There seems to be a German version, which is not linked: https://de.wikipedia.org/wiki/Normalisierung_(Unicode) Skillabstinenz (talk) 20:22, 23 June 2020 (UTC)[reply]

Naming

[edit]
Why do we have this article named as «Unicode equivalence» instead of «Unicode normalization forms»? It's confusing.

AXONOV (talk) 10:43, 21 January 2022 (UTC)[reply]

A with ring above example

[edit]

The text has:

For example, the distinct Unicode strings "U+212B" (the angstrom sign "Å") and "U+00C5" (the Swedish letter "Å")

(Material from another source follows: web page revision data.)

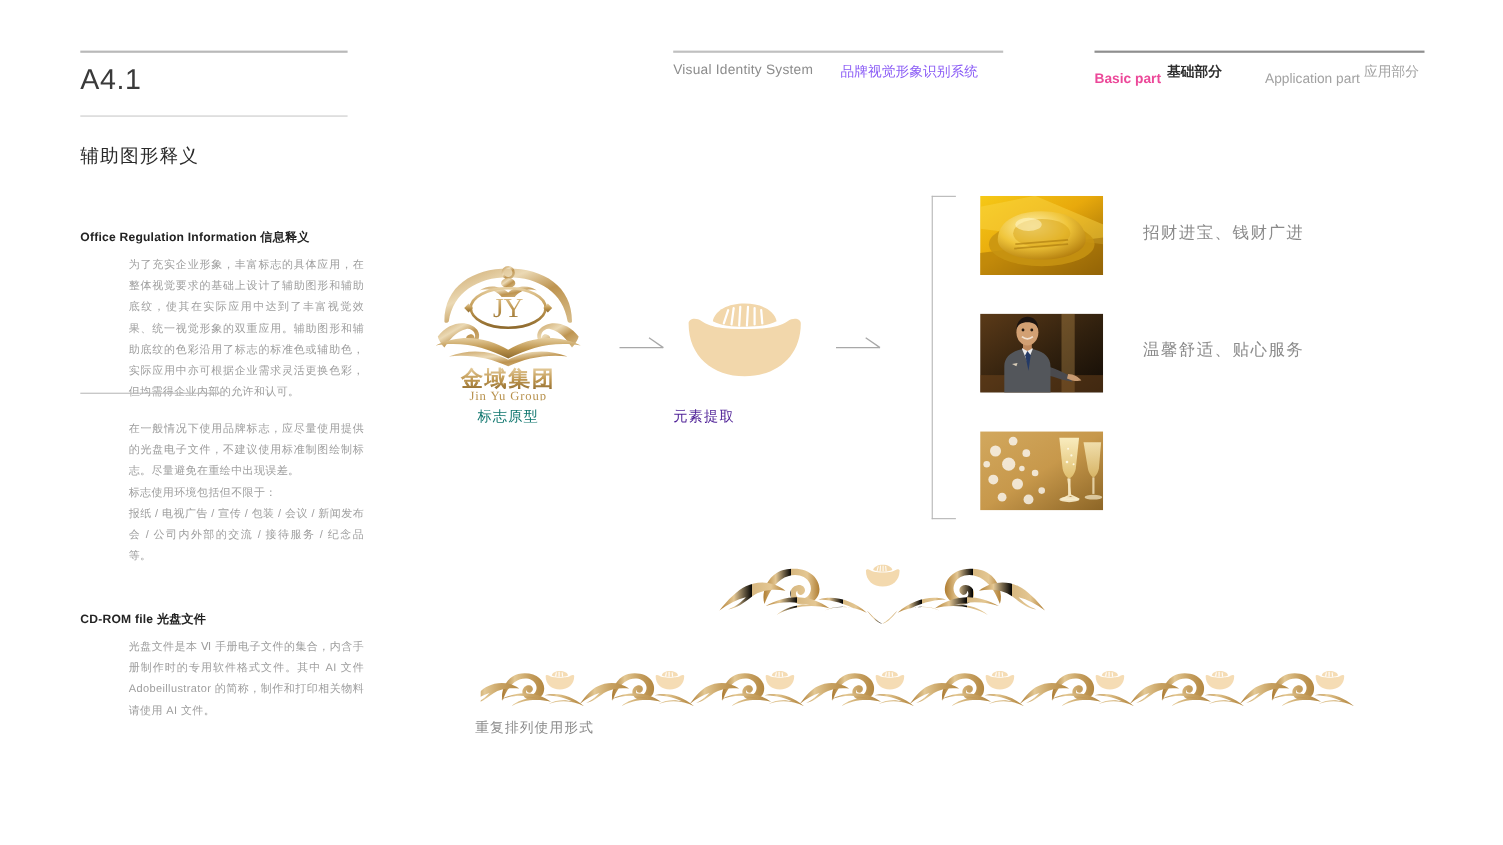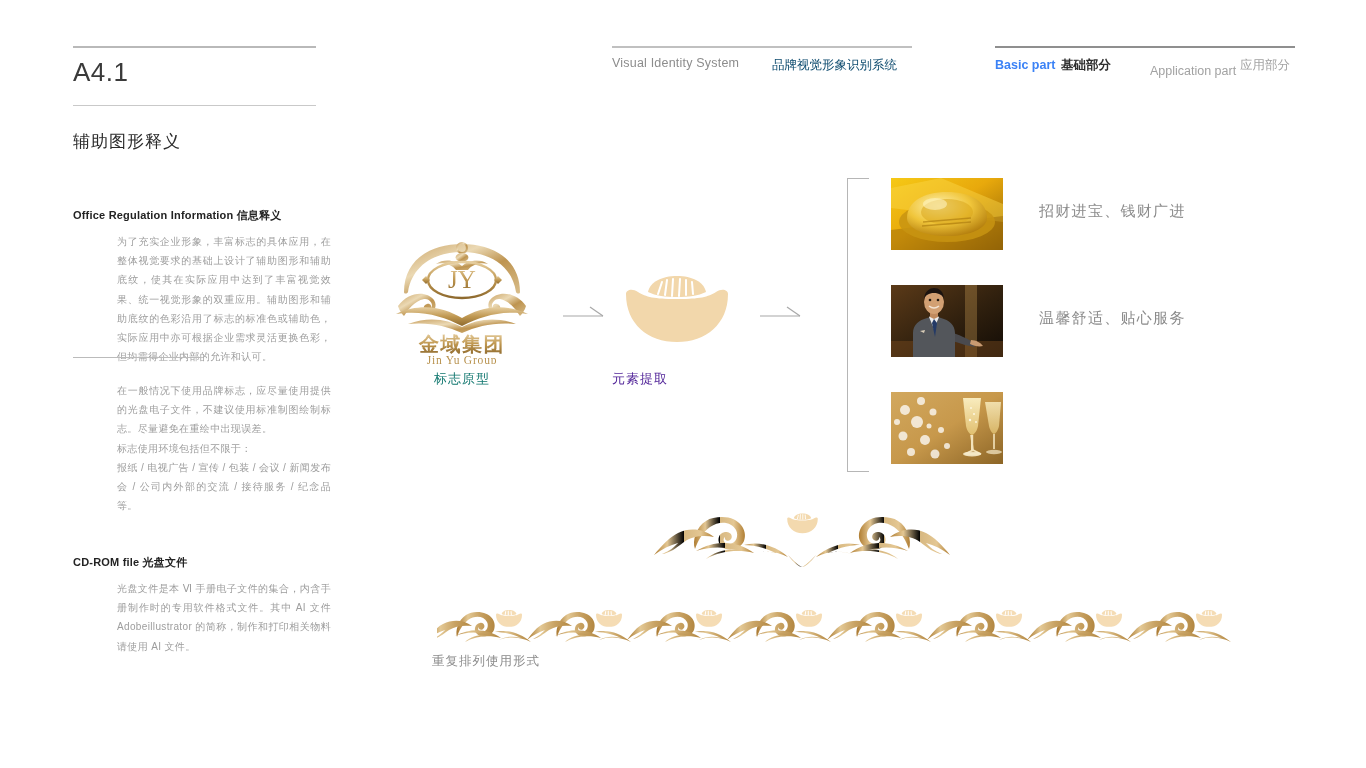--- a/index.html
+++ b/index.html
@@ -17,22 +17,22 @@
   #rule-code-b    { left: 73px;  top: 105px; width: 243px; height: 1px; background: #c9c9c9; }
   #rule-vis       { left: 612px; top: 46px;  width: 300px; height: 1.5px; background: #c0c0c0; }
   #rule-parts     { left: 995px; top: 46px;  width: 300px; height: 1.5px; background: #8f8f8f; }
 
   #page-code {
     position: absolute; left: 73px; top: 57px;
     font-size: 26px; color: #3a3a3a; letter-spacing: .5px; font-weight: 400;
   }
   .hdr-item { position: absolute; font-size: 12.5px; white-space: nowrap; }
   #hdr-vis-en { left: 612px; top: 56px; color: #8c8c8c; letter-spacing: .2px; }
-  #hdr-vis-cn { left: 764px; top: 57px; color: #0c4a6e; margin-left: 8px; }
-  #hdr-basic-en { left: 995px; top: 58px; color: #3b82f6; font-weight: bold; }
+  #hdr-vis-cn { left: 764px; top: 57px; color: #8b5cf6; }
+  #hdr-basic-en { left: 995px; top: 64px; color: #ec4899; font-weight: bold; }
   #hdr-basic-cn { left: 1061px; top: 57px; color: #2e2e2e; font-weight: bold; }
   #hdr-app-en { left: 1150px; top: 56px; color: #a2a2a2; margin-top: 8px; }
   #hdr-app-cn { left: 1240px; top: 57px; color: #a2a2a2; }
 
   #section-title {
     position: absolute; left: 73px; top: 130px;
     font-size: 17px; color: #2b2b2b; letter-spacing: 1px;
   }
 
   

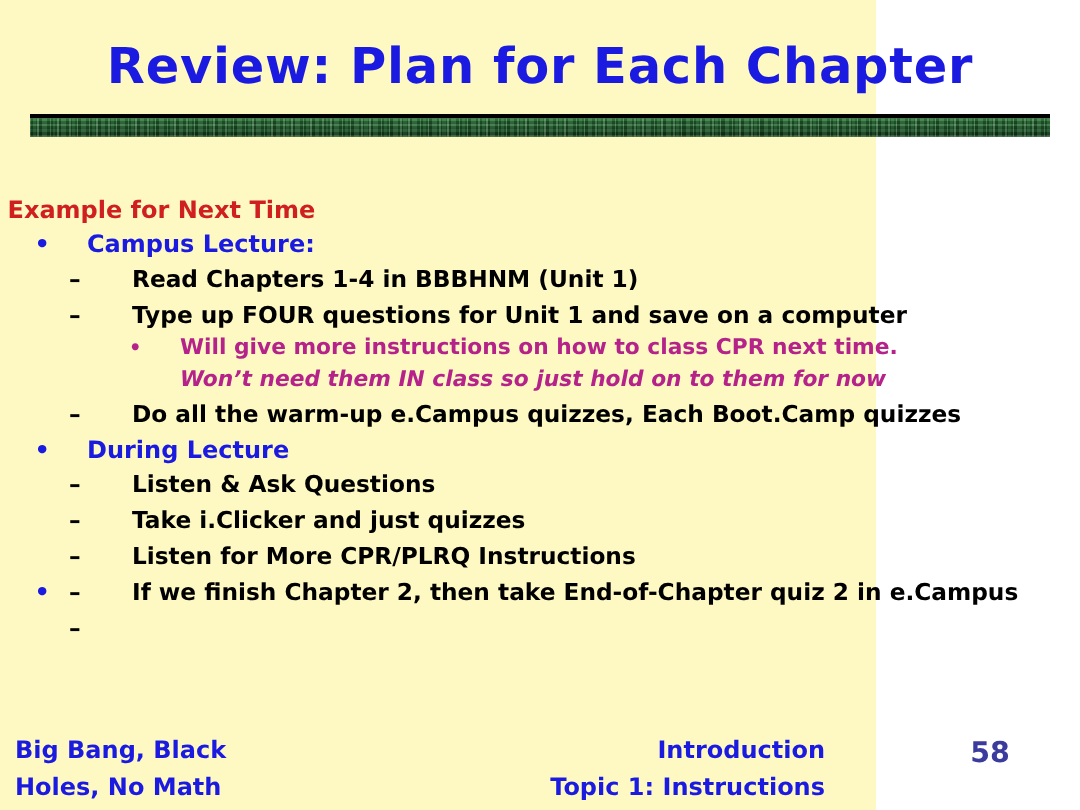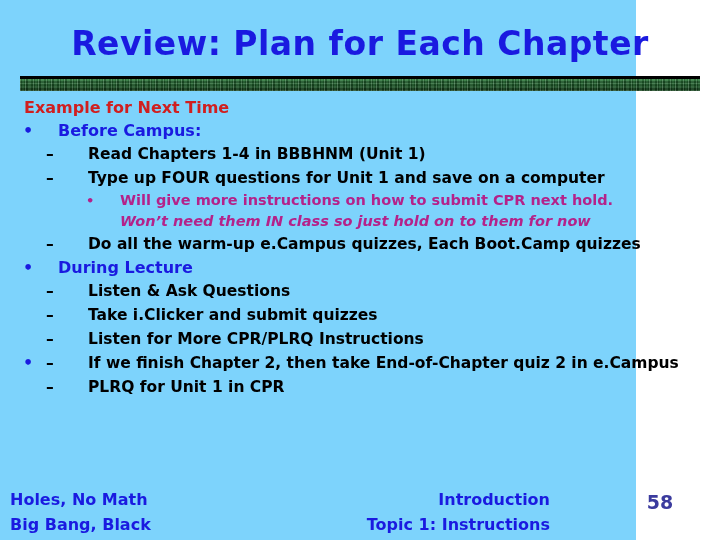--- a/index.html
+++ b/index.html
@@ -9,23 +9,23 @@
   }
   body {
     width: 720px;
     height: 540px;
     overflow: hidden;
     font-family: "DejaVu Sans", sans-serif;
     -webkit-font-smoothing: none;
   }
   .slide {
     position: relative;
-    width: 636px;
+    width: 584px;
     height: 540px;
-    background: #7dd3fc;
+    background: #fef9c3;
   }
 
   
   .title {
     position: absolute;
     left: 0;
     top: 24px;
     width: 720px;
     text-align: center;
     color: #1a1ae0;
@@ -83,21 +83,22 @@
     font-family: "DejaVu Sans", sans-serif;
     font-weight: bold;
     white-space: nowrap;
   }
 
   
   .l0 {
     color: #d01f1f;
     font-size: 16px;
     line-height: 22px;
-    padding-left: 24px;
+    padding-left: 5px;
+    margin-top: 32px;
   }
 
   
   .l1 {
     color: #1a1ae0;
     font-size: 16px;
     line-height: 23px;
     padding-left: 58px;
   }
   .l1 .mk {
@@ -204,84 +205,83 @@
     <div class="rule-top"></div>
     <div class="rule-body"></div>
   </div>
 
   <div class="body">
 
     <div class="line l0">Example for Next Time</div>
 
     <div class="line l1">
       <span class="mk">•</span>
-      <span>Before Campus:</span>
+      <span>Campus Lecture:</span>
     </div>
 
     <div class="line l2">
       <span class="mk">–</span>
       <span>Read Chapters 1-4 in BBBHNM (Unit 1)</span>
     </div>
 
     <div class="line l2">
       <span class="mk">–</span>
       <span>Type up FOUR questions for Unit 1 and save on a computer</span>
     </div>
 
     <div class="line l3">
       <span class="mk">•</span>
-      <span>Will give more instructions on how to submit CPR next hold.</span>
+      <span>Will give more instructions on how to class CPR next time.</span>
       <span class="cont">Won’t need them IN class so just hold on to them for now</span>
     </div>
 
     <div class="line l2">
       <span class="mk">–</span>
       <span>Do all the warm-up e.Campus quizzes, Each Boot.Camp quizzes</span>
     </div>
 
     <div class="line l1">
       <span class="mk">•</span>
       <span>During Lecture</span>
     </div>
 
     <div class="line l2">
       <span class="mk">–</span>
       <span>Listen &amp; Ask Questions</span>
     </div>
 
     <div class="line l2">
       <span class="mk">–</span>
-      <span>Take i.Clicker and submit quizzes</span>
+      <span>Take i.Clicker and just quizzes</span>
     </div>
 
     <div class="line l2">
       <span class="mk">–</span>
       <span>Listen for More CPR/PLRQ Instructions</span>
     </div>
 
     <div class="line l1">
       <span class="mk">•</span>
     </div>
 
     <div class="line l2 wrap">
       <span class="mk">–</span>
       <span>If we finish Chapter 2, then take End-of-Chapter quiz 2 in e.Campus</span>
     </div>
 
     <div class="line l2">
       <span class="mk">–</span>
-      <span>PLRQ for Unit 1 in CPR</span>
     </div>
 
   </div>
 
   <div class="footer">
     <div class="foot-left">
+      <div>Big Bang, Black</div>
       <div>Holes, No Math</div>
-      <div>Big Bang, Black</div>
     </div>
     <div class="foot-center">
       <div>Introduction</div>
       <div>Topic 1: Instructions</div>
     </div>
     <div class="foot-page">58</div>
   </div>
 
 </div>
 

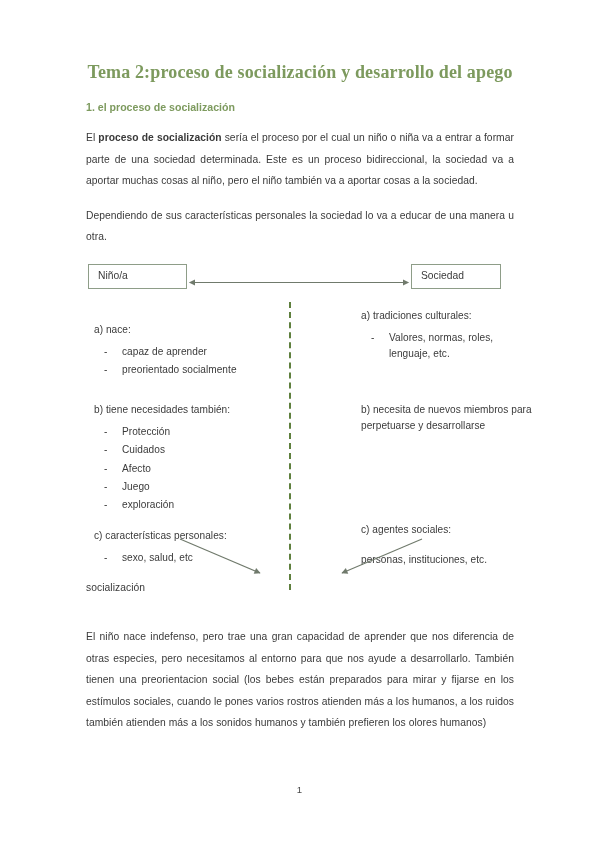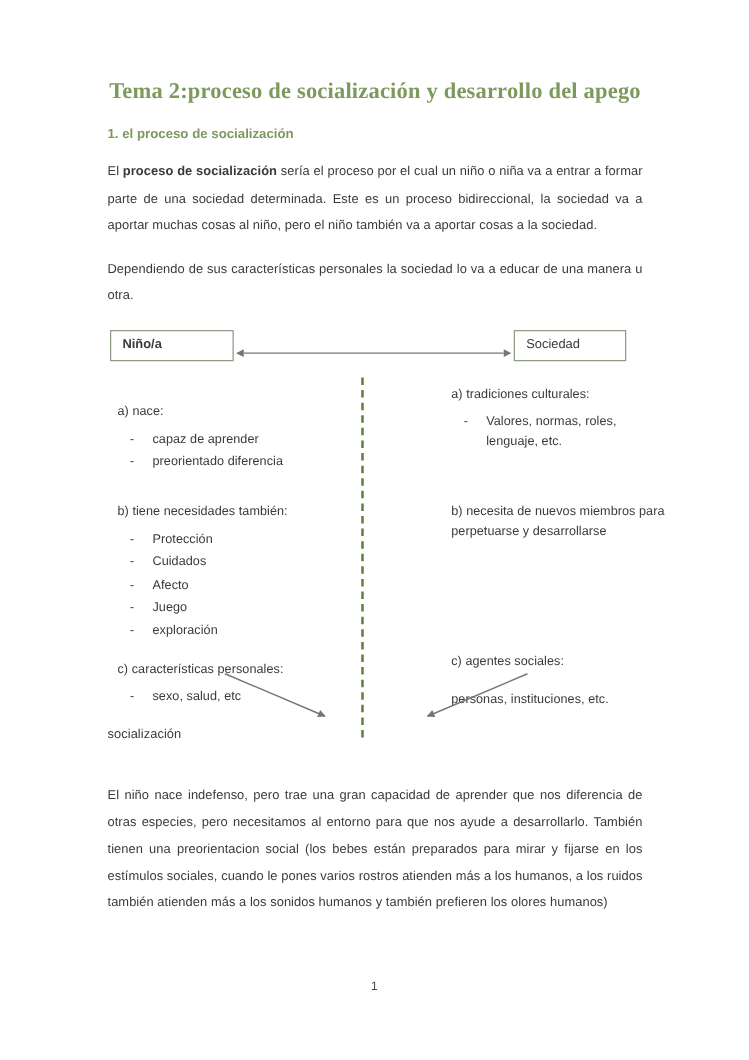--- a/index.html
+++ b/index.html
@@ -72,21 +72,21 @@
   .node-box {
     position: absolute;
     border: 1px solid #8e9d88;
     background: #ffffff;
     font-size: 10.3px;
     color: #3a3a3a;
     padding: 5px 9px;
     box-sizing: border-box;
     line-height: 1.25;
   }
-  .node-box.left  { left: 2px;   top: 4px;  width: 99px; font-weight: bold; }
+  .node-box.left  { left: 2px;   top: 4px;  width: 99px; }
   .node-box.right { left: 325px; top: 4px;  width: 90px; }
 
   .hline-arrow {
     position: absolute;
     left: 101px;
     top: 17px;
     width: 224px;
     height: 11px;
   }
 
@@ -200,21 +200,21 @@
       </svg>
 
       <div class="dashed-axis"></div>
 
       <div class="col left-col">
 
         <div class="grp" style="top:0px;margin-top:20px;">
           <p class="grp-head">a) nace:</p>
           <ul class="dashlist">
             <li>capaz de aprender</li>
-            <li>preorientado diferencia</li>
+            <li>preorientado socialmente</li>
           </ul>
         </div>
 
         <div class="grp" style="top:100px;">
           <p class="grp-head">b) tiene necesidades también:</p>
           <ul class="dashlist">
             <li>Protección</li>
             <li>Cuidados</li>
             <li>Afecto</li>
             <li>Juego</li>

But the two "A with ring above" characters appear to be the same Unicode character. This defeats the effectiveness of the example, for those who care to inspect the characters carefully (eg by copy-and-paste into some Unicode inspector tool). I would have to look into the article history in detail to see when these two characters were made the same. Cmcqueen1975 (talk) 06:53, 29 October 2024 (UTC)[reply]

I didn't write the original text but have rewritten the section to clarify. Does that respond to your concern?
I think the intention was to convey that it doesn't matter which of the two codepoints you use, since they are canonically equivalent. (Which is a face-saving way of admitting that someone boobed way back. A codepoint for angstrom sign should never have been created but what's done is done.) 𝕁𝕄𝔽 (talk) 08:01, 29 October 2024 (UTC)[reply]